To give a wider perspective on
this subject and perhaps lead the conversation to a deeper level, we offer some
reflections from Sergio Rondinara, a noted Italian physicist, on Focolare
founder Chiara Lubich’s thoughts on nature. Rondinara’s reflections were presented
at a conference in March celebrating Chiara’s many contributions to today’s
culture.

During a mystical experience in
the summer of 1949, she wrote: “I felt that I could perceive, perhaps because
of a special grace from God, the presence of God beneath things.
Therefore, if the pine trees were
gilded by the sun, if the brooks flowed into the glimmering falls, if the
flowers and the sky were all decked out in summer array, stronger than all this
was the vision of a sun beneath all creation. In a certain sense, I saw, I believe,
God who supports, who upholds things … The vision of God beneath things, which
gave unity to creation, was stronger than the things themselves; the unity of
the whole was stronger than the distinction among them.”
We tend to think of creation as
an event, but theologians have discovered that creation is not only an action
of God, or the reality produced by such an act, but a continuous dynamic
evolution of the relationship between God, people and nature. This implies that
God has not left creation to the mercy of creation itself, but that his
providential love works in all matters as he lovingly accompanies it on its
journey toward him.
Rondinara observes how today the
relationship between people and nature has become critical, an environmental
crisis. Yet it leads us to consider a deeper crisis that affects humans as a
whole. It is essentially an anthropological crisis that is a consequence of the
way we see ourselves: namely, we have appointed ourselves as absolute masters
of nature and its destiny.
He counters this with the belief
that this crisis cannot be overcome by measures that are purely technical,
scientific or economic, because their roots lie in the values and categories
that our current Western culture embraces. Today, more than ever, people’s
relationship to nature has to be renewed in order to meet the challenges of the
environmental crisis. We need to recover the significance of the relationships
that bind us to nature, which of course are closely connected to the
relationships between people and God and nature and God.
Chiara Lubich perceived “love” as
the immanent law of nature, and she meant love as a qualitative factor that
regulates the relationship between the natural elements:
“And the fact that God was
beneath things meant that they weren’t as we see them; they were all linked to
one another by love; all, so to speak, in love with one another. So if the
brook flowed into the lake, it was out of love. If the pine tree stood high
next to another pine tree, it was out of love. I have been created as a gift
for the person next to me, and the person next to me has been created by God as
a gift for me … On earth everything stands in a relationship of love with
everything. We have to be love, however, to discover the golden thread among
all things that exist.”
Her vision of the reality of
nature has a contribution to make as we recover the significance of the
relationships that bind us to nature, and establish an ethos toward nature
itself.
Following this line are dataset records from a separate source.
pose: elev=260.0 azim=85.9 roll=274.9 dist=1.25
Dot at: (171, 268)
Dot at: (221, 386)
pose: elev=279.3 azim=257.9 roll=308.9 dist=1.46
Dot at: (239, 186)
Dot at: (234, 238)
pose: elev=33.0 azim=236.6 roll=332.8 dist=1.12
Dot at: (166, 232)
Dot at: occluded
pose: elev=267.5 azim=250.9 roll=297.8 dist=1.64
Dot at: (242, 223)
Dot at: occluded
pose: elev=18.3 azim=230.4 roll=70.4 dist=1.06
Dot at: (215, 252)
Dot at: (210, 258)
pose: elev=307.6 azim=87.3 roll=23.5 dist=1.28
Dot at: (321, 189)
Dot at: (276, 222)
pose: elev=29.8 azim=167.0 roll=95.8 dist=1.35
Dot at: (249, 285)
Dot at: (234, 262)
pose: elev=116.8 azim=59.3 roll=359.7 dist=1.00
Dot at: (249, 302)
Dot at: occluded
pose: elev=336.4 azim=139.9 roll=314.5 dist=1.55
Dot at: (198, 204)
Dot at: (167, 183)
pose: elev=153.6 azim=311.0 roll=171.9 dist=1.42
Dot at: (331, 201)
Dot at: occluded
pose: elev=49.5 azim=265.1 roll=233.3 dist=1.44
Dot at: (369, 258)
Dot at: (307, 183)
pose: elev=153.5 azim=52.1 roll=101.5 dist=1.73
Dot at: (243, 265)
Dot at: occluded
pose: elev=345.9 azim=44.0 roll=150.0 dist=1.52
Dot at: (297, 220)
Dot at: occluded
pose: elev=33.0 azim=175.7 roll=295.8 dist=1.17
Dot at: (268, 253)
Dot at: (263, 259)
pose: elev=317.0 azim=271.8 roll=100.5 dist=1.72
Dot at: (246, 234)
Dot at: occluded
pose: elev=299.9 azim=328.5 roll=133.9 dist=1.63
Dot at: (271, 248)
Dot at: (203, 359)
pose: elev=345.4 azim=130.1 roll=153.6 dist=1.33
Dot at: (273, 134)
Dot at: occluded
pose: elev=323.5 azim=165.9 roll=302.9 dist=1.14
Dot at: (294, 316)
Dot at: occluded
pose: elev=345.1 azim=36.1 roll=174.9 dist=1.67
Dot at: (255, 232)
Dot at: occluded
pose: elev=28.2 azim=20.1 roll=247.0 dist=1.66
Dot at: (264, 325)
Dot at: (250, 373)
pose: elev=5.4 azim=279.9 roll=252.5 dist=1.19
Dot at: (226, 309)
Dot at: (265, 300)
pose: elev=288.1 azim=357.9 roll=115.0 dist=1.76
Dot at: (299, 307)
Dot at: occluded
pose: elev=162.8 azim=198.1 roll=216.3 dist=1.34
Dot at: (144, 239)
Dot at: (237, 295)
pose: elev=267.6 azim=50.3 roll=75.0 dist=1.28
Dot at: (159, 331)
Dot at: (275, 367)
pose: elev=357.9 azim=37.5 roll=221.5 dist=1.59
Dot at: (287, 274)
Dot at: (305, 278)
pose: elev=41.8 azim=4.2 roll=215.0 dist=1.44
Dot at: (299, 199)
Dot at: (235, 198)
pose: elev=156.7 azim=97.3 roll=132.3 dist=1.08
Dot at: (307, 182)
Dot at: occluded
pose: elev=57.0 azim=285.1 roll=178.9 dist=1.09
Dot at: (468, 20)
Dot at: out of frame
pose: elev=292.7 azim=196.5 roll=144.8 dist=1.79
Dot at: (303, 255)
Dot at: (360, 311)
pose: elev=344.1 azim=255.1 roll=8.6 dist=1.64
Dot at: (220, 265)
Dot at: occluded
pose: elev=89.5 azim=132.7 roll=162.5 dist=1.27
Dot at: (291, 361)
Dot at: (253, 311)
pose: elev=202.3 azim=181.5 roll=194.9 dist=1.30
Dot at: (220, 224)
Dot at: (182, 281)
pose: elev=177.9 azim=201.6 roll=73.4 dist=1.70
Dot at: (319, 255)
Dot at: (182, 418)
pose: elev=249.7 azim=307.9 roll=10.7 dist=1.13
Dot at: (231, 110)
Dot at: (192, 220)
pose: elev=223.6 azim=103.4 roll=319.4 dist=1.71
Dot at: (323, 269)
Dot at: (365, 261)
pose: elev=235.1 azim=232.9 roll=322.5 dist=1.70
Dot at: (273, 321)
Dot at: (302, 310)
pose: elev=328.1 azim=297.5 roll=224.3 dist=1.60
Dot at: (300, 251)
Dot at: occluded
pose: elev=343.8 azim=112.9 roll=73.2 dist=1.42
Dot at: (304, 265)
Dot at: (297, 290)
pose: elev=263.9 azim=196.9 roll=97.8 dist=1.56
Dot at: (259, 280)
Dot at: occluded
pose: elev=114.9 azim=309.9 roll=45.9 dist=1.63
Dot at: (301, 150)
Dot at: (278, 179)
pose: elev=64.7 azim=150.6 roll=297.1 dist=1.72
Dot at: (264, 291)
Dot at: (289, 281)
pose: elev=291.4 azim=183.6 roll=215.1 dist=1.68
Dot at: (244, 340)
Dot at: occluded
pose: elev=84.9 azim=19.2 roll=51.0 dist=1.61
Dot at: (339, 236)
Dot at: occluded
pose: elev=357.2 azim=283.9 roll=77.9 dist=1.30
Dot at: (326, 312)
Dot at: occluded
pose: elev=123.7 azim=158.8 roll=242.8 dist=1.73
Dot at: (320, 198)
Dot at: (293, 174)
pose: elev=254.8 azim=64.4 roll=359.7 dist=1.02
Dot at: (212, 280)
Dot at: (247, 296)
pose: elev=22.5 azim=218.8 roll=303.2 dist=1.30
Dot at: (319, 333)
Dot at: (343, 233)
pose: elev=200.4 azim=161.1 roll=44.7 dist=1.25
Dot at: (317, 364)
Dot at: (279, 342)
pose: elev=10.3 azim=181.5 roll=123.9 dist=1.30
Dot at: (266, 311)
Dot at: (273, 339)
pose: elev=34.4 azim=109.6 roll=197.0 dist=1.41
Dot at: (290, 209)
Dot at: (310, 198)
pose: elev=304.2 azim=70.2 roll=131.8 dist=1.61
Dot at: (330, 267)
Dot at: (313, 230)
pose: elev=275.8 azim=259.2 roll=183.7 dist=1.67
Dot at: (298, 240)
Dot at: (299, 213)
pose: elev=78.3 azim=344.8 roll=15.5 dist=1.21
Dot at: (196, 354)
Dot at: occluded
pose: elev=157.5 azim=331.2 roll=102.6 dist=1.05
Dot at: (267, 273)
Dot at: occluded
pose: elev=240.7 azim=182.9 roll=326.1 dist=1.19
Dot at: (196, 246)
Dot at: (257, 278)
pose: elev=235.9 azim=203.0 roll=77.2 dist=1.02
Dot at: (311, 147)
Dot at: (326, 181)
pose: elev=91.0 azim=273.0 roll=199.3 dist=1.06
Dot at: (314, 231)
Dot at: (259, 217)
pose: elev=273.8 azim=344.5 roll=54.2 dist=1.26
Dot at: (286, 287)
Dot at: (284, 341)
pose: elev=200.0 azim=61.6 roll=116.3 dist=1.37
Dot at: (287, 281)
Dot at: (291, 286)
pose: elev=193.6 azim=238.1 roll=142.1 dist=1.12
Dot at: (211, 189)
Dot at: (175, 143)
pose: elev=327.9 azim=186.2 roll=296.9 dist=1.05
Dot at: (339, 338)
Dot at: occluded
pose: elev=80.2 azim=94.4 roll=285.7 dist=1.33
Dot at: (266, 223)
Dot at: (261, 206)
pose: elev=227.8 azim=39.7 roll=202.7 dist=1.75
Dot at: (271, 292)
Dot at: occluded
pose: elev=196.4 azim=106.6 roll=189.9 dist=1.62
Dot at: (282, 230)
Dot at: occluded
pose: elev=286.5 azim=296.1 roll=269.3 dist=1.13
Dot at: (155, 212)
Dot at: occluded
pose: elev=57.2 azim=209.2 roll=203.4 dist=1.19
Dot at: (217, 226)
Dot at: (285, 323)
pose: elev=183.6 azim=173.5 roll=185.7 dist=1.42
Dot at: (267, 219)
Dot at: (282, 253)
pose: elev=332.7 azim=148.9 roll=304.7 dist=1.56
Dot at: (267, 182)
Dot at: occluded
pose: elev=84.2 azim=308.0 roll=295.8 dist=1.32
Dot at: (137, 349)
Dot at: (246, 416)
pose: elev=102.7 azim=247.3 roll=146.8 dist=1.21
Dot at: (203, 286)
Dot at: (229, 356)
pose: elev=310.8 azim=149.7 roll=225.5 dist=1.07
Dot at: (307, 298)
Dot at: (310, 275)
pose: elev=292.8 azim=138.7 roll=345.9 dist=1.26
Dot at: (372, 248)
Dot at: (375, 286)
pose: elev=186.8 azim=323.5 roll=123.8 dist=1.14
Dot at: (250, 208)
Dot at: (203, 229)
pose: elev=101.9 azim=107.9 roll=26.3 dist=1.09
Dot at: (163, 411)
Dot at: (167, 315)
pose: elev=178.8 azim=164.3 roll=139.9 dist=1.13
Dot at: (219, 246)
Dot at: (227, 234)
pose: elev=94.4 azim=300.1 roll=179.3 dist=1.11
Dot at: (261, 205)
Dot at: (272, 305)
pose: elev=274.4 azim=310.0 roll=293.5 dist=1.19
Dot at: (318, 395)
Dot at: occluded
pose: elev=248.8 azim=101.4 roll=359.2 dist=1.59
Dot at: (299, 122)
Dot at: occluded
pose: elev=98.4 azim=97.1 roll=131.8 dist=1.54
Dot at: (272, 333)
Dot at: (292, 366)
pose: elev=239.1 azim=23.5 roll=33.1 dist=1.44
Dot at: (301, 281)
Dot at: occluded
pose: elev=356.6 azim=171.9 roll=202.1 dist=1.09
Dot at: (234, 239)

Rondinara proposes that this vision overcomes the contrast between
nature’s value and human innovation. In his view, recovering the original
relationship between God, people and nature instils three values:
·
Nature
is fully valued because its ultimate end purpose is made known.
· The
network of relationships that binds nature to us is valued as we acquire the
consciousness that we are fellow travellers toward a common destiny.
·
The
creative role that people play with nature is valued.
Chiara held that we have to learn
to see each other not as oppressors, or as common biotic elements, but as
conscious and responsible individuals who are part of nature and are fulfilled
when we give of ourselves for our neighbours and nature.
Chiara’s way to form a mature
ecological awareness is therefore love. It’s not just to evaluate the
ecological problem from an ethical and moral viewpoint but to enter into a new
perspective. One must acquire a perspective of communion between men and women,
with God and with things, which stimulates and awakens in each of us the
profound and mysterious dimension of human activity. Once this process is
internalized, ethics will emerge accordingly.
So it’s not so much a matter of
defending and preserving nature, but we need to make it more beautiful and
bring it forward in accord with God’s plan for us and for nature.
Lubich’s concept of nature emerges as a mystery of
love beyond words. It remains difficult to express because it is so closely
linked to the mystery of humanity and God.